Rename "tester" to "detektor" throughout the records below, and reproduce their text otherwise unchanged, without the pictures.

..........

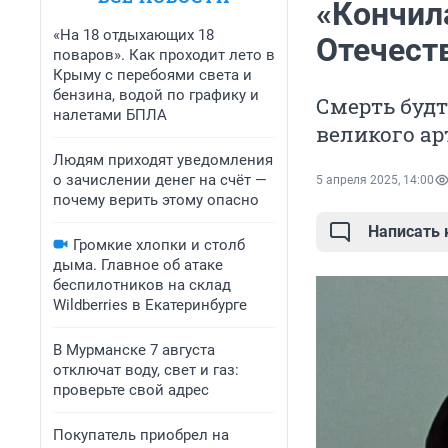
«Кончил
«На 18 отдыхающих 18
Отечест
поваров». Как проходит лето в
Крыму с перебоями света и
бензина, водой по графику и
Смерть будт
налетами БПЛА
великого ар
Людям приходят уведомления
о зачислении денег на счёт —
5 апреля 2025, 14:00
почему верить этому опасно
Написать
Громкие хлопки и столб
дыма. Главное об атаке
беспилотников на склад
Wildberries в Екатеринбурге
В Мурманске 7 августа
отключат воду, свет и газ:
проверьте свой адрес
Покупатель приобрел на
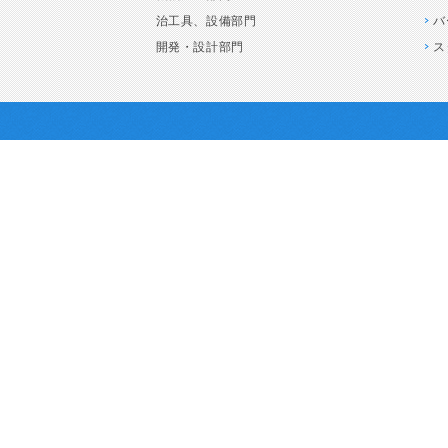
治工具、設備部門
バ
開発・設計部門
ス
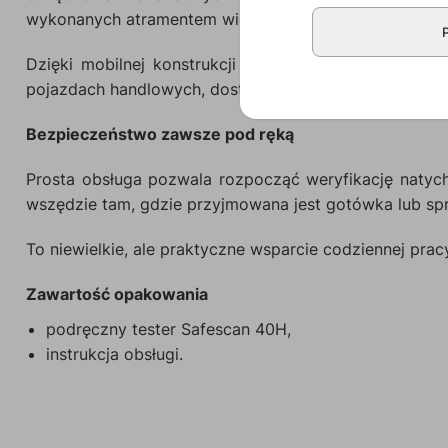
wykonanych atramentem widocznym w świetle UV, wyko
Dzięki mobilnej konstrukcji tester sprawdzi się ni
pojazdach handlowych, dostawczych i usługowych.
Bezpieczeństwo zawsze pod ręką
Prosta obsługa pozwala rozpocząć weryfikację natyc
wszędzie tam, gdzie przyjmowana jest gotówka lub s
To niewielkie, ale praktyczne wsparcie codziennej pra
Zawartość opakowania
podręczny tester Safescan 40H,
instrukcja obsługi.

..........

(Solved problem):
«Кончил
«На 18 отдыхающих 18
Отечест
поваров». Как проходит лето в
Крыму с перебоями света и
бензина, водой по графику и
Смерть будт
налетами БПЛА
великого ар
Людям приходят уведомления
о зачислении денег на счёт —
5 апреля 2025, 14:00
почему верить этому опасно
Написать
Громкие хлопки и столб
дыма. Главное об атаке
беспилотников на склад
Wildberries в Екатеринбурге
В Мурманске 7 августа
отключат воду, свет и газ:
проверьте свой адрес
Покупатель приобрел на
治工具、設備部門
バ
開発・設計部門
ス
wykonanych atramentem widocznym w świetle UV, wyko
Dzięki mobilnej konstrukcji detektor sprawdzi się ni
pojazdach handlowych, dostawczych i usługowych.
Bezpieczeństwo zawsze pod ręką
Prosta obsługa pozwala rozpocząć weryfikację natyc
wszędzie tam, gdzie przyjmowana jest gotówka lub s
To niewielkie, ale praktyczne wsparcie codziennej pra
Zawartość opakowania
podręczny detektor Safescan 40H,
instrukcja obsługi.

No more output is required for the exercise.